Task - Please give these entries again with every "dbgtasks.dat" swapped for "debugtasks.dat" and everything else left the same. Leave the pictures out.

Data -
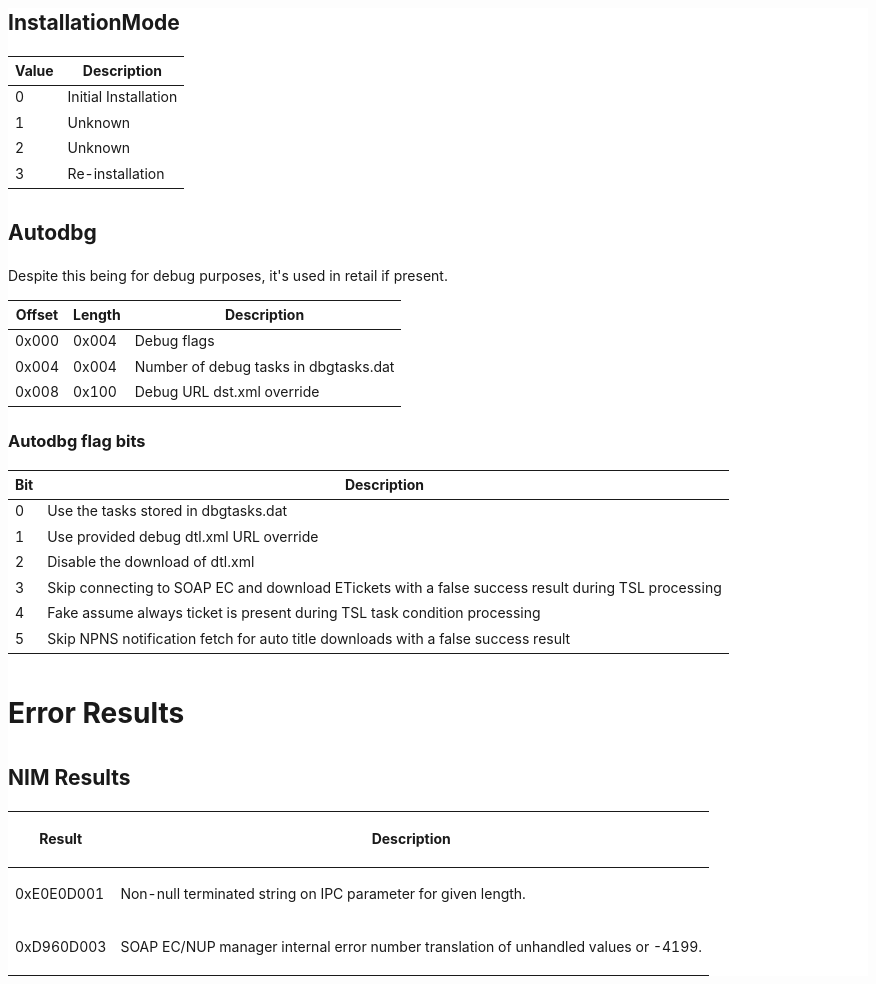 ## InstallationMode

| Value | Description          |
|-------|----------------------|
| 0     | Initial Installation |
| 1     | Unknown              |
| 2     | Unknown              |
| 3     | Re-installation      |

## Autodbg

Despite this being for debug purposes, it's used in retail if present.

| Offset | Length | Description                           |
|--------|--------|---------------------------------------|
| 0x000  | 0x004  | Debug flags                           |
| 0x004  | 0x004  | Number of debug tasks in dbgtasks.dat |
| 0x008  | 0x100  | Debug URL dst.xml override            |

### Autodbg flag bits

| Bit | Description                                                                                        |
|-----|----------------------------------------------------------------------------------------------------|
| 0   | Use the tasks stored in dbgtasks.dat                                                               |
| 1   | Use provided debug dtl.xml URL override                                                            |
| 2   | Disable the download of dtl.xml                                                                    |
| 3   | Skip connecting to SOAP EC and download ETickets with a false success result during TSL processing |
| 4   | Fake assume always ticket is present during TSL task condition processing                          |
| 5   | Skip NPNS notification fetch for auto title downloads with a false success result                  |

# Error Results

## NIM Results

<table>
<thead>
<tr class="header">
<th><p>Result</p></th>
<th><p>Description</p></th>
</tr>
</thead>
<tbody>
<tr class="odd">
<td><p>0xE0E0D001</p></td>
<td><p>Non-null terminated string on IPC parameter for given
length.</p></td>
</tr>
<tr class="even">
<td><p>0xD960D003</p></td>
<td><p>SOAP EC/NUP manager internal error number translation of
unhandled values or -4199.</p></td>
</tr>
<tr class="odd">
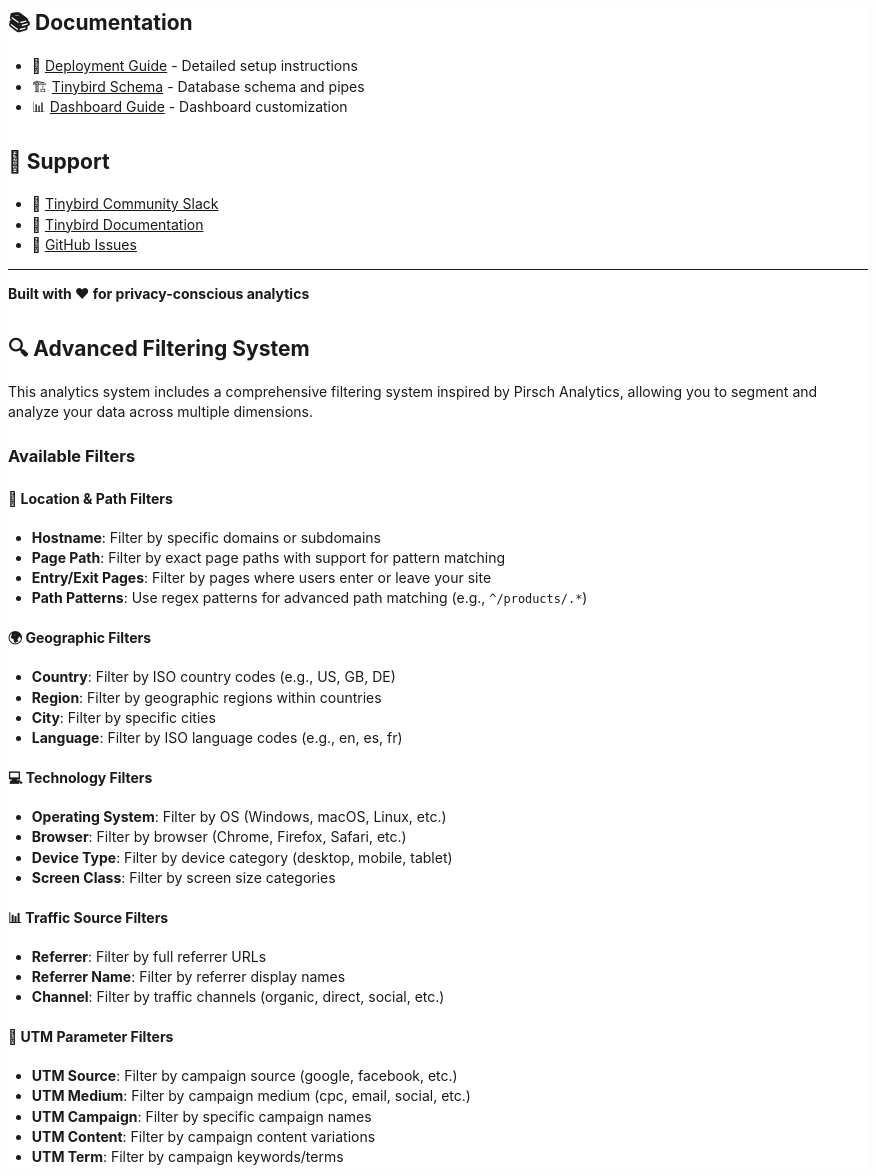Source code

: ## 📚 Documentation

- 📖 [Deployment Guide](./DEPLOYMENT_GUIDE.md) - Detailed setup instructions
- 🏗️ [Tinybird Schema](./tinybird/README.md) - Database schema and pipes
- 📊 [Dashboard Guide](./dashboard/README.md) - Dashboard customization

## 🤝 Support

- 💬 [Tinybird Community Slack](https://www.tinybird.co/join-our-slack-community)
- 📖 [Tinybird Documentation](https://docs.tinybird.co/)
- 🐛 [GitHub Issues](https://github.com/your-repo/issues)

---

**Built with ❤️ for privacy-conscious analytics**

## 🔍 Advanced Filtering System

This analytics system includes a comprehensive filtering system inspired by Pirsch Analytics, allowing you to segment and analyze your data across multiple dimensions.

### Available Filters

#### **📍 Location & Path Filters**

- **Hostname**: Filter by specific domains or subdomains
- **Page Path**: Filter by exact page paths with support for pattern matching
- **Entry/Exit Pages**: Filter by pages where users enter or leave your site
- **Path Patterns**: Use regex patterns for advanced path matching (e.g., `^/products/.*`)

#### **🌍 Geographic Filters**

- **Country**: Filter by ISO country codes (e.g., US, GB, DE)
- **Region**: Filter by geographic regions within countries
- **City**: Filter by specific cities
- **Language**: Filter by ISO language codes (e.g., en, es, fr)

#### **💻 Technology Filters**

- **Operating System**: Filter by OS (Windows, macOS, Linux, etc.)
- **Browser**: Filter by browser (Chrome, Firefox, Safari, etc.)
- **Device Type**: Filter by device category (desktop, mobile, tablet)
- **Screen Class**: Filter by screen size categories

#### **📊 Traffic Source Filters**

- **Referrer**: Filter by full referrer URLs
- **Referrer Name**: Filter by referrer display names
- **Channel**: Filter by traffic channels (organic, direct, social, etc.)

#### **🎯 UTM Parameter Filters**

- **UTM Source**: Filter by campaign source (google, facebook, etc.)
- **UTM Medium**: Filter by campaign medium (cpc, email, social, etc.)
- **UTM Campaign**: Filter by specific campaign names
- **UTM Content**: Filter by campaign content variations
- **UTM Term**: Filter by campaign keywords/terms
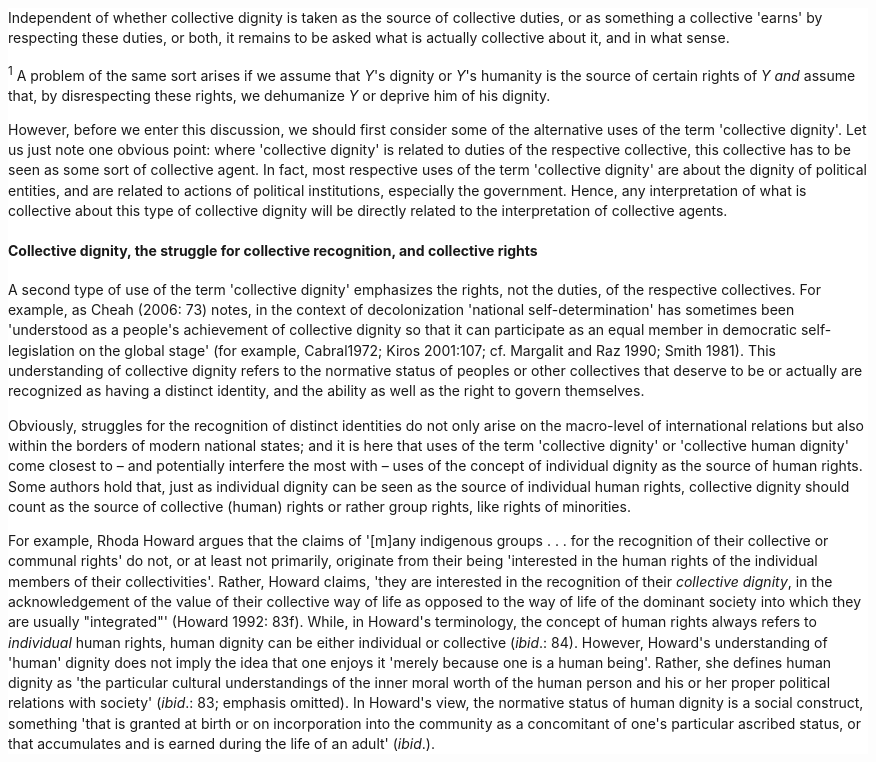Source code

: Independent of whether collective dignity is taken as the source of collective duties, or as something a collective 'earns' by respecting these duties, or both, it remains to be asked what is actually collective about it, and in what sense.

<sup>1</sup> A problem of the same sort arises if we assume that *Y*'s dignity or *Y*'s humanity is the source of certain rights of *Y and* assume that, by disrespecting these rights, we dehumanize *Y* or deprive him of his dignity.

However, before we enter this discussion, we should first consider some of the alternative uses of the term 'collective dignity'. Let us just note one obvious point: where 'collective dignity' is related to duties of the respective collective, this collective has to be seen as some sort of collective agent. In fact, most respective uses of the term 'collective dignity' are about the dignity of political entities, and are related to actions of political institutions, especially the government. Hence, any interpretation of what is collective about this type of collective dignity will be directly related to the interpretation of collective agents.

#### **Collective dignity, the struggle for collective recognition, and collective rights**

A second type of use of the term 'collective dignity' emphasizes the rights, not the duties, of the respective collectives. For example, as Cheah (2006: 73) notes, in the context of decolonization 'national self-determination' has sometimes been 'understood as a people's achievement of collective dignity so that it can participate as an equal member in democratic self-legislation on the global stage' (for example, Cabral1972; Kiros 2001:107; cf. Margalit and Raz 1990; Smith 1981). This understanding of collective dignity refers to the normative status of peoples or other collectives that deserve to be or actually are recognized as having a distinct identity, and the ability as well as the right to govern themselves.

Obviously, struggles for the recognition of distinct identities do not only arise on the macro-level of international relations but also within the borders of modern national states; and it is here that uses of the term 'collective dignity' or 'collective human dignity' come closest to – and potentially interfere the most with – uses of the concept of individual dignity as the source of human rights. Some authors hold that, just as individual dignity can be seen as the source of individual human rights, collective dignity should count as the source of collective (human) rights or rather group rights, like rights of minorities.

For example, Rhoda Howard argues that the claims of '[m]any indigenous groups . . . for the recognition of their collective or communal rights' do not, or at least not primarily, originate from their being 'interested in the human rights of the individual members of their collectivities'. Rather, Howard claims, 'they are interested in the recognition of their *collective dignity*, in the acknowledgement of the value of their collective way of life as opposed to the way of life of the dominant society into which they are usually "integrated"' (Howard 1992: 83f). While, in Howard's terminology, the concept of human rights always refers to *individual* human rights, human dignity can be either individual or collective (*ibid*.: 84). However, Howard's understanding of 'human' dignity does not imply the idea that one enjoys it 'merely because one is a human being'. Rather, she defines human dignity as 'the particular cultural understandings of the inner moral worth of the human person and his or her proper political relations with society' (*ibid*.: 83; emphasis omitted). In Howard's view, the normative status of human dignity is a social construct, something 'that is granted at birth or on incorporation into the community as a concomitant of one's particular ascribed status, or that accumulates and is earned during the life of an adult' (*ibid*.).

Task response -
 ## InstallationMode

| Value | Description          |
|-------|----------------------|
| 0     | Initial Installation |
| 1     | Unknown              |
| 2     | Unknown              |
| 3     | Re-installation      |

## Autodbg

Despite this being for debug purposes, it's used in retail if present.

| Offset | Length | Description                           |
|--------|--------|---------------------------------------|
| 0x000  | 0x004  | Debug flags                           |
| 0x004  | 0x004  | Number of debug tasks in debugtasks.dat |
| 0x008  | 0x100  | Debug URL dst.xml override            |

### Autodbg flag bits

| Bit | Description                                                                                        |
|-----|----------------------------------------------------------------------------------------------------|
| 0   | Use the tasks stored in debugtasks.dat                                                               |
| 1   | Use provided debug dtl.xml URL override                                                            |
| 2   | Disable the download of dtl.xml                                                                    |
| 3   | Skip connecting to SOAP EC and download ETickets with a false success result during TSL processing |
| 4   | Fake assume always ticket is present during TSL task condition processing                          |
| 5   | Skip NPNS notification fetch for auto title downloads with a false success result                  |

# Error Results

## NIM Results

<table>
<thead>
<tr class="header">
<th><p>Result</p></th>
<th><p>Description</p></th>
</tr>
</thead>
<tbody>
<tr class="odd">
<td><p>0xE0E0D001</p></td>
<td><p>Non-null terminated string on IPC parameter for given
length.</p></td>
</tr>
<tr class="even">
<td><p>0xD960D003</p></td>
<td><p>SOAP EC/NUP manager internal error number translation of
unhandled values or -4199.</p></td>
</tr>
<tr class="odd">
Source code

: ## 📚 Documentation

- 📖 [Deployment Guide](./DEPLOYMENT_GUIDE.md) - Detailed setup instructions
- 🏗️ [Tinybird Schema](./tinybird/README.md) - Database schema and pipes
- 📊 [Dashboard Guide](./dashboard/README.md) - Dashboard customization

## 🤝 Support

- 💬 [Tinybird Community Slack](https://www.tinybird.co/join-our-slack-community)
- 📖 [Tinybird Documentation](https://docs.tinybird.co/)
- 🐛 [GitHub Issues](https://github.com/your-repo/issues)

---

**Built with ❤️ for privacy-conscious analytics**

## 🔍 Advanced Filtering System

This analytics system includes a comprehensive filtering system inspired by Pirsch Analytics, allowing you to segment and analyze your data across multiple dimensions.

### Available Filters

#### **📍 Location & Path Filters**

- **Hostname**: Filter by specific domains or subdomains
- **Page Path**: Filter by exact page paths with support for pattern matching
- **Entry/Exit Pages**: Filter by pages where users enter or leave your site
- **Path Patterns**: Use regex patterns for advanced path matching (e.g., `^/products/.*`)

#### **🌍 Geographic Filters**

- **Country**: Filter by ISO country codes (e.g., US, GB, DE)
- **Region**: Filter by geographic regions within countries
- **City**: Filter by specific cities
- **Language**: Filter by ISO language codes (e.g., en, es, fr)

#### **💻 Technology Filters**

- **Operating System**: Filter by OS (Windows, macOS, Linux, etc.)
- **Browser**: Filter by browser (Chrome, Firefox, Safari, etc.)
- **Device Type**: Filter by device category (desktop, mobile, tablet)
- **Screen Class**: Filter by screen size categories

#### **📊 Traffic Source Filters**

- **Referrer**: Filter by full referrer URLs
- **Referrer Name**: Filter by referrer display names
- **Channel**: Filter by traffic channels (organic, direct, social, etc.)

#### **🎯 UTM Parameter Filters**

- **UTM Source**: Filter by campaign source (google, facebook, etc.)
- **UTM Medium**: Filter by campaign medium (cpc, email, social, etc.)
- **UTM Campaign**: Filter by specific campaign names
- **UTM Content**: Filter by campaign content variations
- **UTM Term**: Filter by campaign keywords/terms
Source code

: Independent of whether collective dignity is taken as the source of collective duties, or as something a collective 'earns' by respecting these duties, or both, it remains to be asked what is actually collective about it, and in what sense.

<sup>1</sup> A problem of the same sort arises if we assume that *Y*'s dignity or *Y*'s humanity is the source of certain rights of *Y and* assume that, by disrespecting these rights, we dehumanize *Y* or deprive him of his dignity.

However, before we enter this discussion, we should first consider some of the alternative uses of the term 'collective dignity'. Let us just note one obvious point: where 'collective dignity' is related to duties of the respective collective, this collective has to be seen as some sort of collective agent. In fact, most respective uses of the term 'collective dignity' are about the dignity of political entities, and are related to actions of political institutions, especially the government. Hence, any interpretation of what is collective about this type of collective dignity will be directly related to the interpretation of collective agents.

#### **Collective dignity, the struggle for collective recognition, and collective rights**

A second type of use of the term 'collective dignity' emphasizes the rights, not the duties, of the respective collectives. For example, as Cheah (2006: 73) notes, in the context of decolonization 'national self-determination' has sometimes been 'understood as a people's achievement of collective dignity so that it can participate as an equal member in democratic self-legislation on the global stage' (for example, Cabral1972; Kiros 2001:107; cf. Margalit and Raz 1990; Smith 1981). This understanding of collective dignity refers to the normative status of peoples or other collectives that deserve to be or actually are recognized as having a distinct identity, and the ability as well as the right to govern themselves.

Obviously, struggles for the recognition of distinct identities do not only arise on the macro-level of international relations but also within the borders of modern national states; and it is here that uses of the term 'collective dignity' or 'collective human dignity' come closest to – and potentially interfere the most with – uses of the concept of individual dignity as the source of human rights. Some authors hold that, just as individual dignity can be seen as the source of individual human rights, collective dignity should count as the source of collective (human) rights or rather group rights, like rights of minorities.

For example, Rhoda Howard argues that the claims of '[m]any indigenous groups . . . for the recognition of their collective or communal rights' do not, or at least not primarily, originate from their being 'interested in the human rights of the individual members of their collectivities'. Rather, Howard claims, 'they are interested in the recognition of their *collective dignity*, in the acknowledgement of the value of their collective way of life as opposed to the way of life of the dominant society into which they are usually "integrated"' (Howard 1992: 83f). While, in Howard's terminology, the concept of human rights always refers to *individual* human rights, human dignity can be either individual or collective (*ibid*.: 84). However, Howard's understanding of 'human' dignity does not imply the idea that one enjoys it 'merely because one is a human being'. Rather, she defines human dignity as 'the particular cultural understandings of the inner moral worth of the human person and his or her proper political relations with society' (*ibid*.: 83; emphasis omitted). In Howard's view, the normative status of human dignity is a social construct, something 'that is granted at birth or on incorporation into the community as a concomitant of one's particular ascribed status, or that accumulates and is earned during the life of an adult' (*ibid*.).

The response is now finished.